Archive for September 2008
On the heels of a report criticizing the federal governments efforts to ensure that truck drivers are medically qualified, the House transportation committee’s chair man blasted the top truck safety agency for not living up to tis mission and for dragging its feet on the health issue.
Rep. James Oberstar (D-Minn.), chairman of the House Transportation and Infrastructure Committee, laid into the Federal Motor Carrier Safety Admin. for not moving fast enough to implement congressional mandates or recommendations from the National Transportation Safety Board.
“It shouldn’t take you eight years. It shouldn’t take you five years. Or three years,” Oberstar said during a July 24 hearing by the committee. “People’s lives are at stake, and they are depending on you and your colleagues. We’ve given you a half-billion dollar [annual] budget, practically, to do this. There is no excuse for foot-dragging.”
Oberstar’s comments were in response to a Government Accountability Office report that said hundreds of thousands of drivers have potentially serious medical conditions, some significant enough to prevent them from driving a truck.

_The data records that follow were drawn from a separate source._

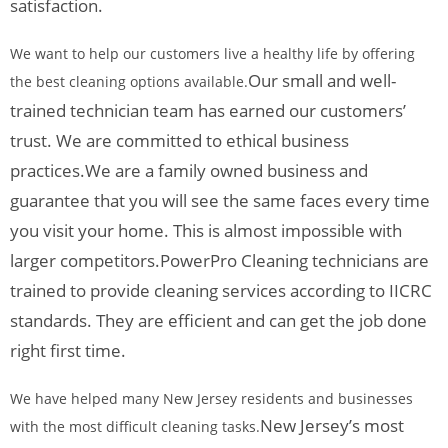
satisfaction.
We want to help our customers live a healthy life by offering
Our small and well-
the best cleaning options available.
trained technician team has earned our customers’
trust. We are committed to ethical business
practices.
We are a family owned business and
guarantee that you will see the same faces every time
you visit your home. This is almost impossible with
larger competitors.
PowerPro Cleaning technicians are
trained to provide cleaning services according to IICRC
standards. They are efficient and can get the job done
right first time.
We have helped many New Jersey residents and businesses
New Jersey’s most
with the most difficult cleaning tasks.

During the hearing, Rose McMurray, FMCSA’s chief safety officer, defended the agency’s work on driver health issues, telling the committee the agency was committed to completing rules later this year that would address most of NTSB’s recommendations.
“Four of the NTSB’s eight most-wanted recommendations will addressed by the medical certification and national registry rules,” she said, adding that the remaining recommendations would be addressed by the agency’s medical review board.
The top Republican on the committee’s panel on highways, Rep. John Duncan Jr. (R-Tenn.) also questioned the GAO (Government Accountability Office) conclusions.
“I am concerned this report will be seen by some to imply a broader problem in the CDL population,” he said. “In fact, the report makes it clear that these 15 cases are not representative of the commercial driver population.”
Oberstar was unconvinced and pointed to a report by the transportation committee’s staff that also noted issues with the medical certification program.
“Staff got 600 medical card from drivers at truck weigh stations, and thy tried to verify them with the medical examiners who issued the card, or allegedly issued the card,” he said. “The report documents 30 cases -5%- where the medical examiner didn’t exist, or the medical examiner indicated that the signature of that person had been forged or changed.”
Oberstar, as well as, Rep Peter DeFazio, the chairman of the highways sub-committee, pressed McMurrayto explain why the agency has taken so long with its medical rules, which she said have been “difficult to develop.”
DeFazio asked McMurray if the agency had the resources to complete the rules, but she answered that it wasn’t a “matter of resources, as much as it is a problem of expertise.”
McMurray also said that “other rule-makings” have taken priority over the medical rules, but without specifying which ones.
The rules are also complicated by cost issues, she said, telling Oberstar they are “a significant burden on states.”
That burden, McMurray said, comes in costs to upgrade information technology to handle new databases, and new training requirements for enforcement officers and medical examiners.
“The sheer size of the driver population will require thousands of certified medical examiners to evaluate drivers,” McMurray also added.
Oberstar, however, said the agency lacked “a safety mindset,” and, if it had one, “you would have done this in the last eight years.”
“What we need is will -and willpower- at the highest levels, he said. “And it is apparent there isn’t that will at the level of the secretary of Transportation and permeates all the way down through the Federal Motor Carrier Safety Administration.”